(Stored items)
━━━━━━━━━━━━━━━━
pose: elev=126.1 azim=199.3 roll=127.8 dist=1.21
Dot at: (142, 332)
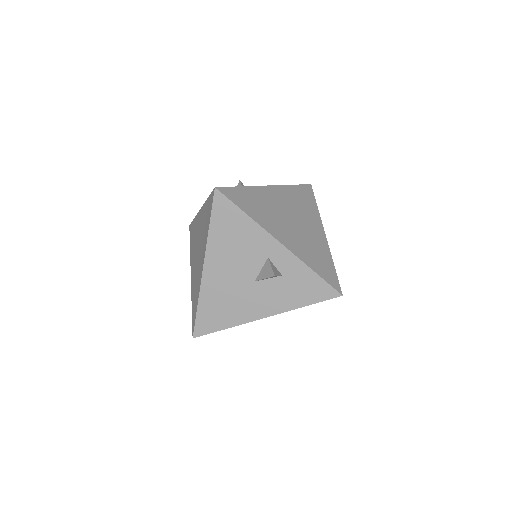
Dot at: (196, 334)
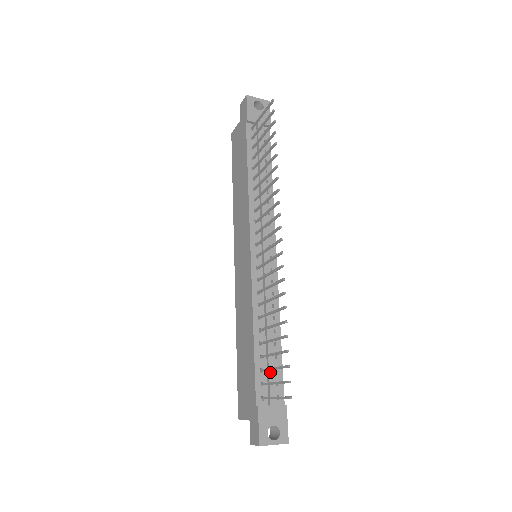
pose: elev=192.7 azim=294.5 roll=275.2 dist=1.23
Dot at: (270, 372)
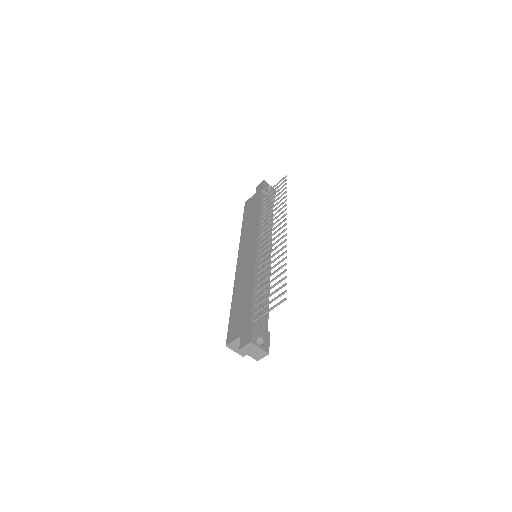
Dot at: occluded
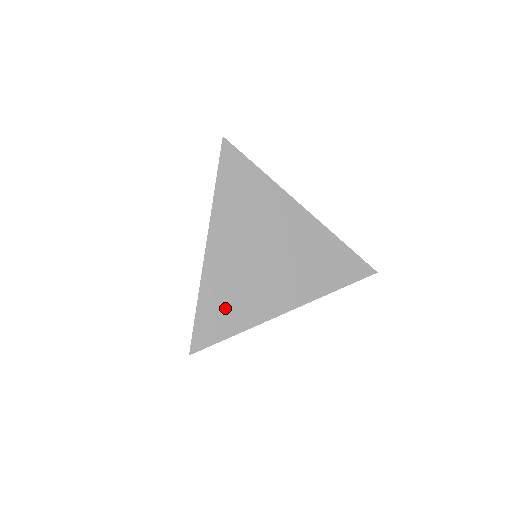
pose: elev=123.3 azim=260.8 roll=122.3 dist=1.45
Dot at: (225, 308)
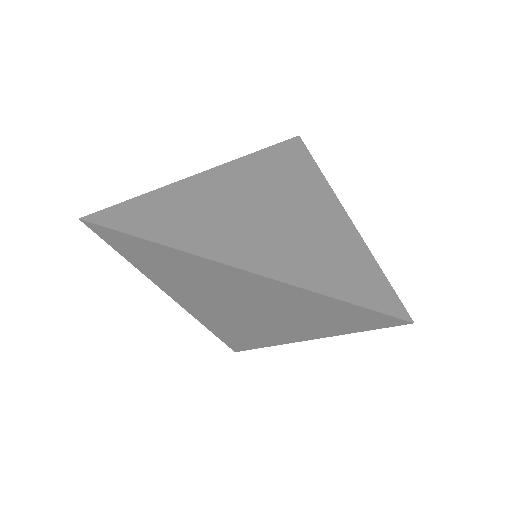
Dot at: (168, 215)
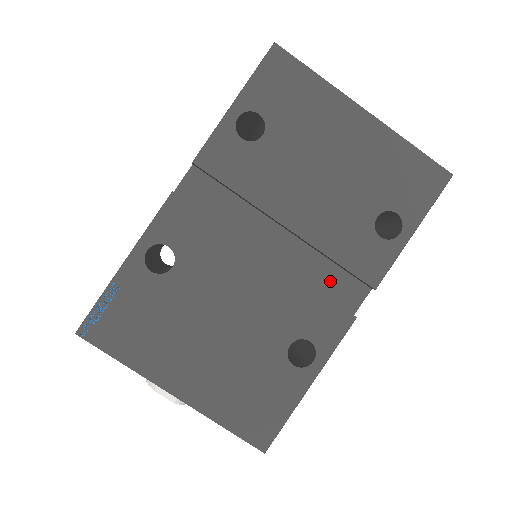
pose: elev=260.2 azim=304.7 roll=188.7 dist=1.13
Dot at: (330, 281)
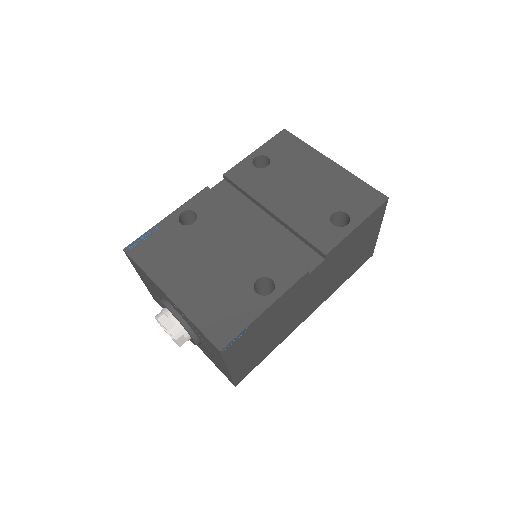
Dot at: (296, 250)
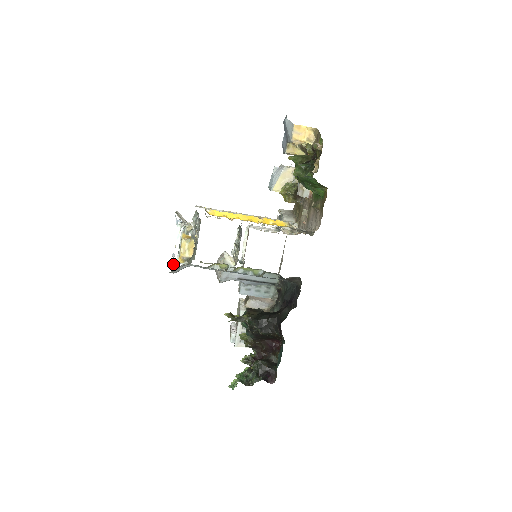
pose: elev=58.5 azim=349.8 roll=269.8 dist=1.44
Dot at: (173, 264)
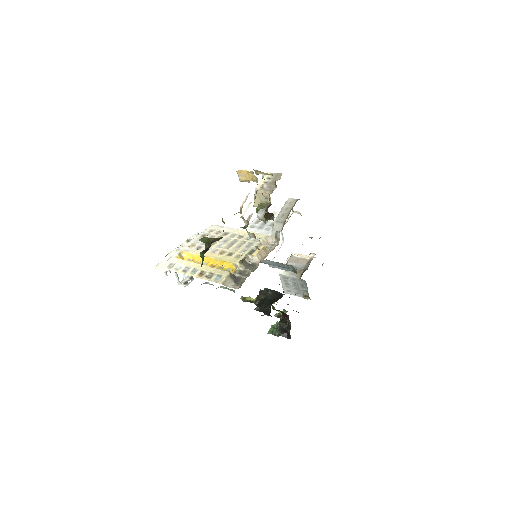
Dot at: (184, 280)
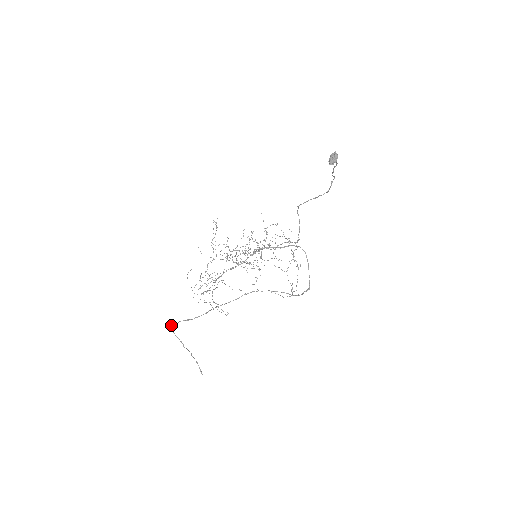
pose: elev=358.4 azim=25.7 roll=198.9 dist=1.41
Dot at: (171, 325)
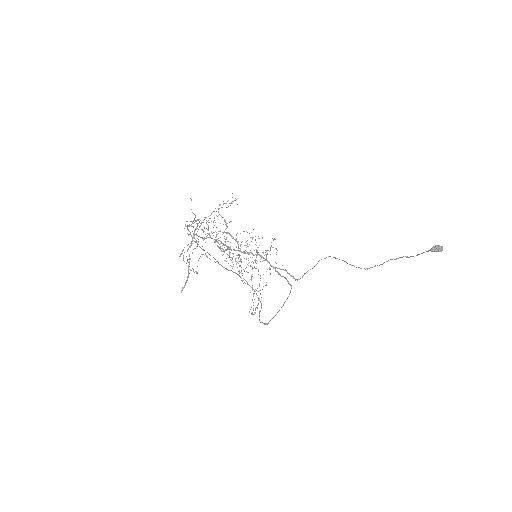
Dot at: (200, 220)
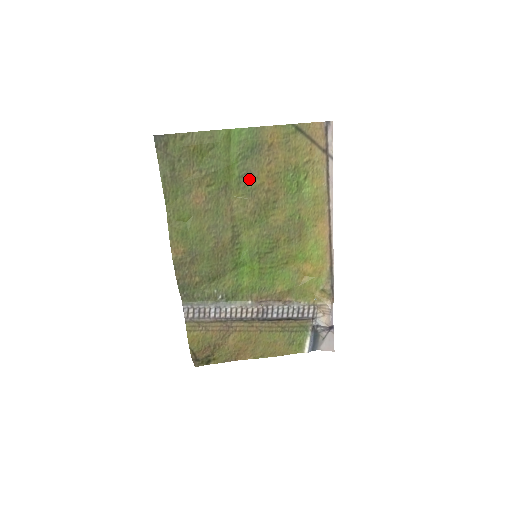
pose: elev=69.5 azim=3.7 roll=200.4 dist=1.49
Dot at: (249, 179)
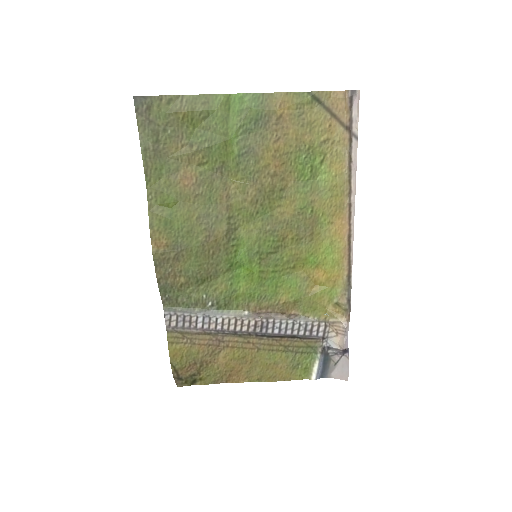
Dot at: (251, 159)
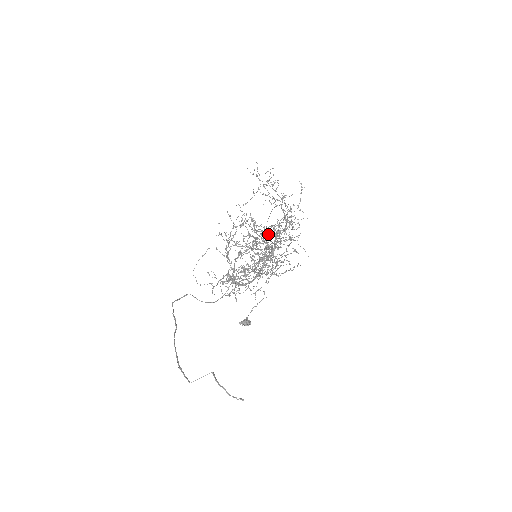
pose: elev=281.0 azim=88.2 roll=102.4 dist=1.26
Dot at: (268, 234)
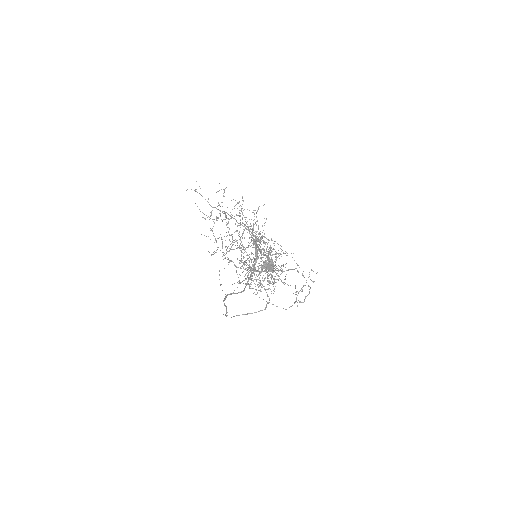
Dot at: occluded
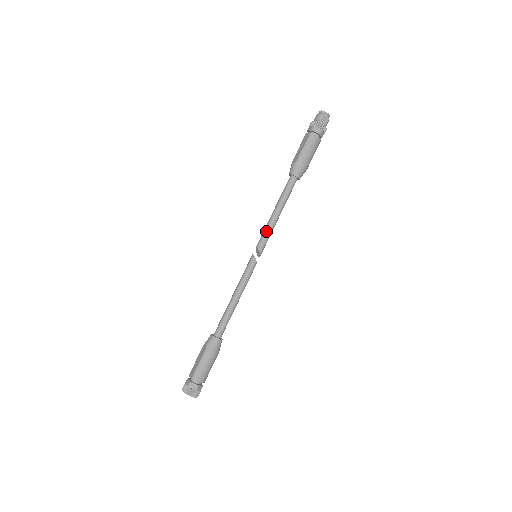
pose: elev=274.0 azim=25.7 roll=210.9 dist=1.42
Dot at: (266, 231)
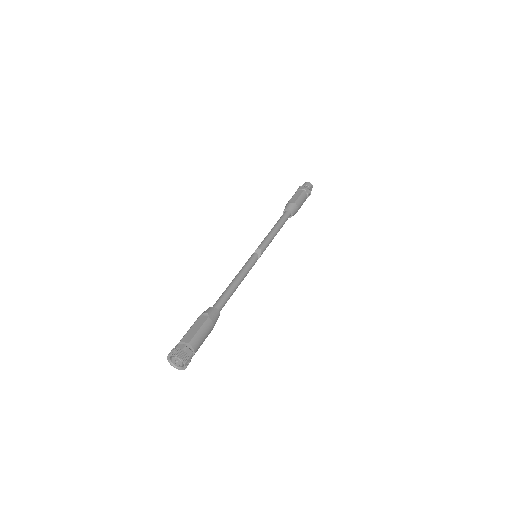
Dot at: (268, 240)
━━━━━━━━━━━━━━━━
● Exercise goal
Copy every line of the items above word for word, leaving out the pictures.

● Answer to the exercise
pose: elev=126.1 azim=199.3 roll=127.8 dist=1.21
Dot at: (142, 332)
Dot at: (196, 334)
pose: elev=192.7 azim=294.5 roll=275.2 dist=1.23
Dot at: (270, 372)
Dot at: occluded
pose: elev=123.3 azim=260.8 roll=122.3 dist=1.45
Dot at: (225, 308)
Dot at: (168, 215)
pose: elev=260.2 azim=304.7 roll=188.7 dist=1.13
Dot at: (330, 281)
Dot at: (296, 250)
pose: elev=58.5 azim=349.8 roll=269.8 dist=1.44
Dot at: (173, 264)
Dot at: (184, 280)
pose: elev=358.4 azim=25.7 roll=198.9 dist=1.41
Dot at: (171, 325)
Dot at: (200, 220)
pose: elev=69.5 azim=3.7 roll=200.4 dist=1.49
Dot at: (249, 179)
Dot at: (251, 159)
pose: elev=281.0 azim=88.2 roll=102.4 dist=1.26
Dot at: (268, 234)
Dot at: occluded
pose: elev=274.0 azim=25.7 roll=210.9 dist=1.42
Dot at: (266, 231)
Dot at: (268, 240)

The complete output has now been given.